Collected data
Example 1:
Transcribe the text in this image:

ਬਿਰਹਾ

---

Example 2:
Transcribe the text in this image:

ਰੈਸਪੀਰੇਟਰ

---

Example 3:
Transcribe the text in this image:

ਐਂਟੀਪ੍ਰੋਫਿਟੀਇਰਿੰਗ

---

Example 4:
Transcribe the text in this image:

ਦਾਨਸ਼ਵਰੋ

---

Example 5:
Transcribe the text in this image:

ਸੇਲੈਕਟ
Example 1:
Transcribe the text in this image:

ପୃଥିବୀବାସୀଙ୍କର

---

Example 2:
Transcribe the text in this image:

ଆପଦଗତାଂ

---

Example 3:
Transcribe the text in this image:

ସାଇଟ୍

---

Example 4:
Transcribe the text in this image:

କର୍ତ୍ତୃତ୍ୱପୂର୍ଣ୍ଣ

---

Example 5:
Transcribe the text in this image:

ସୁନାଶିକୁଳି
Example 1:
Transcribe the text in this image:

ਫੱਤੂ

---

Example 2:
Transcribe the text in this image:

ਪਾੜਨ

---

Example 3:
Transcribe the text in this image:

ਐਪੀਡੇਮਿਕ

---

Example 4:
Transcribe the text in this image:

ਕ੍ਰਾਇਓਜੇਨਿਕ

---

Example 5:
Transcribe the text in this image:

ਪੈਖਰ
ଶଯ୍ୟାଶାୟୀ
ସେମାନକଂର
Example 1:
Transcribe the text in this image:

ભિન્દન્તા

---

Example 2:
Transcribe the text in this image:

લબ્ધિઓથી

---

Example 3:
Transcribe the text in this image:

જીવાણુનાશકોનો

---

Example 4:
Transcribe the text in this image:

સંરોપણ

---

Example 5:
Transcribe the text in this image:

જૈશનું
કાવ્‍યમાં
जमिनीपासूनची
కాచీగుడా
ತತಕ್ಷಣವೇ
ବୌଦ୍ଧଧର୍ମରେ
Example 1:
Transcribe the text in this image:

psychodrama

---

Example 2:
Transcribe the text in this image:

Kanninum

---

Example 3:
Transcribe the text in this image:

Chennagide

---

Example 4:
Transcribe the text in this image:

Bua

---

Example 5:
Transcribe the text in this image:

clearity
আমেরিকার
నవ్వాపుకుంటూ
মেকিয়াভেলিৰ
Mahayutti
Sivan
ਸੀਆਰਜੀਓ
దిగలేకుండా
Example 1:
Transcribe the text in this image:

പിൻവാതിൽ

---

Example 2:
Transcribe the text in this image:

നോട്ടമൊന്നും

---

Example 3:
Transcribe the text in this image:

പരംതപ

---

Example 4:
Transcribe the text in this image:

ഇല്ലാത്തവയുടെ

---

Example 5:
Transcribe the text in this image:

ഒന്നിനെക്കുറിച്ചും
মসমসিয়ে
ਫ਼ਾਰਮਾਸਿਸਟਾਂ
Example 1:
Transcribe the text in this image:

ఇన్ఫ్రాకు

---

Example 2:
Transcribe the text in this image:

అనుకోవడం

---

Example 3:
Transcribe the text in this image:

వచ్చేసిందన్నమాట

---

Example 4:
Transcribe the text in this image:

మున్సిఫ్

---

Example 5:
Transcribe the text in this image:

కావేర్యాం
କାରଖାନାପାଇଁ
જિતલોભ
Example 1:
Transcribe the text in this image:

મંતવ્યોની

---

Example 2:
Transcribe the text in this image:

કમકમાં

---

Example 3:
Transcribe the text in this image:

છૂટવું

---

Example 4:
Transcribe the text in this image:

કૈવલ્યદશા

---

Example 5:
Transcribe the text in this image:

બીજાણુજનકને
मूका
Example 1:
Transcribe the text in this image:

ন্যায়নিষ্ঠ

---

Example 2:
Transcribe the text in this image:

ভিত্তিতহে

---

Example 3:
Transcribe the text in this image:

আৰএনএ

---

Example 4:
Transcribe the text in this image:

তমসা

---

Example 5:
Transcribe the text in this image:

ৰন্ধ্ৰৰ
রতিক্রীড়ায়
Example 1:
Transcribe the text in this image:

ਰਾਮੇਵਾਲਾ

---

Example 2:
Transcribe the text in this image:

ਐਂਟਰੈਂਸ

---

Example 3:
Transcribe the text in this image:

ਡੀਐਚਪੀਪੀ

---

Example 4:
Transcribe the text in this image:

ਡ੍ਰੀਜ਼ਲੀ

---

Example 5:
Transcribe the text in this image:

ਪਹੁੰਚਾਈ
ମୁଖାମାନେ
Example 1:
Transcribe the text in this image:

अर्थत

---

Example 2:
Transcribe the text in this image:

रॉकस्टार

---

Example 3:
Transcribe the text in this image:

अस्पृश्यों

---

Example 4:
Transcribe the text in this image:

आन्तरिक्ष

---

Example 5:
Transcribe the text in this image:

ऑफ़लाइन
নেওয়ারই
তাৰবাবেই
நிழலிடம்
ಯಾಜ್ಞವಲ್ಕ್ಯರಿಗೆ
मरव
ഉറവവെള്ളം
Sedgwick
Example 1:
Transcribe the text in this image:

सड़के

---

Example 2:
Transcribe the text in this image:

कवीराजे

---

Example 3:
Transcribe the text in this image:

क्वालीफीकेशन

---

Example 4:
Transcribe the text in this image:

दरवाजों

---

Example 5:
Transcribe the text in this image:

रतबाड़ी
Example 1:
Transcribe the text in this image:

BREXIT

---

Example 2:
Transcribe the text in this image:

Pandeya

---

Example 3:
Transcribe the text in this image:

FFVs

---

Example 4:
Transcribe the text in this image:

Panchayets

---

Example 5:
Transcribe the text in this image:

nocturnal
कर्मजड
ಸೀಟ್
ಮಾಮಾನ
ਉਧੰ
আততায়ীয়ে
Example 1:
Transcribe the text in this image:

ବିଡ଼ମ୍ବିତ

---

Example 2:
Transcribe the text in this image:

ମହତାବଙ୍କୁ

[Exercise requirements]
Write the records out again. Each one must match exactly.

[Answer section]
Example 1:
Transcribe the text in this image:

ਬਿਰਹਾ

---

Example 2:
Transcribe the text in this image:

ਰੈਸਪੀਰੇਟਰ

---

Example 3:
Transcribe the text in this image:

ਐਂਟੀਪ੍ਰੋਫਿਟੀਇਰਿੰਗ

---

Example 4:
Transcribe the text in this image:

ਦਾਨਸ਼ਵਰੋ

---

Example 5:
Transcribe the text in this image:

ਸੇਲੈਕਟ
Example 1:
Transcribe the text in this image:

ପୃଥିବୀବାସୀଙ୍କର

---

Example 2:
Transcribe the text in this image:

ଆପଦଗତାଂ

---

Example 3:
Transcribe the text in this image:

ସାଇଟ୍

---

Example 4:
Transcribe the text in this image:

କର୍ତ୍ତୃତ୍ୱପୂର୍ଣ୍ଣ

---

Example 5:
Transcribe the text in this image:

ସୁନାଶିକୁଳି
Example 1:
Transcribe the text in this image:

ਫੱਤੂ

---

Example 2:
Transcribe the text in this image:

ਪਾੜਨ

---

Example 3:
Transcribe the text in this image:

ਐਪੀਡੇਮਿਕ

---

Example 4:
Transcribe the text in this image:

ਕ੍ਰਾਇਓਜੇਨਿਕ

---

Example 5:
Transcribe the text in this image:

ਪੈਖਰ
ଶଯ୍ୟାଶାୟୀ
ସେମାନକଂର
Example 1:
Transcribe the text in this image:

ભિન્દન્તા

---

Example 2:
Transcribe the text in this image:

લબ્ધિઓથી

---

Example 3:
Transcribe the text in this image:

જીવાણુનાશકોનો

---

Example 4:
Transcribe the text in this image:

સંરોપણ

---

Example 5:
Transcribe the text in this image:

જૈશનું
કાવ્‍યમાં
जमिनीपासूनची
కాచీగుడా
ತತಕ್ಷಣವೇ
ବୌଦ୍ଧଧର୍ମରେ
Example 1:
Transcribe the text in this image:

psychodrama

---

Example 2:
Transcribe the text in this image:

Kanninum

---

Example 3:
Transcribe the text in this image:

Chennagide

---

Example 4:
Transcribe the text in this image:

Bua

---

Example 5:
Transcribe the text in this image:

clearity
আমেরিকার
నవ్వాపుకుంటూ
মেকিয়াভেলিৰ
Mahayutti
Sivan
ਸੀਆਰਜੀਓ
దిగలేకుండా
Example 1:
Transcribe the text in this image:

പിൻവാതിൽ

---

Example 2:
Transcribe the text in this image:

നോട്ടമൊന്നും

---

Example 3:
Transcribe the text in this image:

പരംതപ

---

Example 4:
Transcribe the text in this image:

ഇല്ലാത്തവയുടെ

---

Example 5:
Transcribe the text in this image:

ഒന്നിനെക്കുറിച്ചും
মসমসিয়ে
ਫ਼ਾਰਮਾਸਿਸਟਾਂ
Example 1:
Transcribe the text in this image:

ఇన్ఫ్రాకు

---

Example 2:
Transcribe the text in this image:

అనుకోవడం

---

Example 3:
Transcribe the text in this image:

వచ్చేసిందన్నమాట

---

Example 4:
Transcribe the text in this image:

మున్సిఫ్

---

Example 5:
Transcribe the text in this image:

కావేర్యాం
କାରଖାନାପାଇଁ
જિતલોભ
Example 1:
Transcribe the text in this image:

મંતવ્યોની

---

Example 2:
Transcribe the text in this image:

કમકમાં

---

Example 3:
Transcribe the text in this image:

છૂટવું

---

Example 4:
Transcribe the text in this image:

કૈવલ્યદશા

---

Example 5:
Transcribe the text in this image:

બીજાણુજનકને
मूका
Example 1:
Transcribe the text in this image:

ন্যায়নিষ্ঠ

---

Example 2:
Transcribe the text in this image:

ভিত্তিতহে

---

Example 3:
Transcribe the text in this image:

আৰএনএ

---

Example 4:
Transcribe the text in this image:

তমসা

---

Example 5:
Transcribe the text in this image:

ৰন্ধ্ৰৰ
রতিক্রীড়ায়
Example 1:
Transcribe the text in this image:

ਰਾਮੇਵਾਲਾ

---

Example 2:
Transcribe the text in this image:

ਐਂਟਰੈਂਸ

---

Example 3:
Transcribe the text in this image:

ਡੀਐਚਪੀਪੀ

---

Example 4:
Transcribe the text in this image:

ਡ੍ਰੀਜ਼ਲੀ

---

Example 5:
Transcribe the text in this image:

ਪਹੁੰਚਾਈ
ମୁଖାମାନେ
Example 1:
Transcribe the text in this image:

अर्थत

---

Example 2:
Transcribe the text in this image:

रॉकस्टार

---

Example 3:
Transcribe the text in this image:

अस्पृश्यों

---

Example 4:
Transcribe the text in this image:

आन्तरिक्ष

---

Example 5:
Transcribe the text in this image:

ऑफ़लाइन
নেওয়ারই
তাৰবাবেই
நிழலிடம்
ಯಾಜ್ಞವಲ್ಕ್ಯರಿಗೆ
मरव
ഉറവവെള്ളം
Sedgwick
Example 1:
Transcribe the text in this image:

सड़के

---

Example 2:
Transcribe the text in this image:

कवीराजे

---

Example 3:
Transcribe the text in this image:

क्वालीफीकेशन

---

Example 4:
Transcribe the text in this image:

दरवाजों

---

Example 5:
Transcribe the text in this image:

रतबाड़ी
Example 1:
Transcribe the text in this image:

BREXIT

---

Example 2:
Transcribe the text in this image:

Pandeya

---

Example 3:
Transcribe the text in this image:

FFVs

---

Example 4:
Transcribe the text in this image:

Panchayets

---

Example 5:
Transcribe the text in this image:

nocturnal
कर्मजड
ಸೀಟ್
ಮಾಮಾನ
ਉਧੰ
আততায়ীয়ে
Example 1:
Transcribe the text in this image:

ବିଡ଼ମ୍ବିତ

---

Example 2:
Transcribe the text in this image:

ମହତାବଙ୍କୁ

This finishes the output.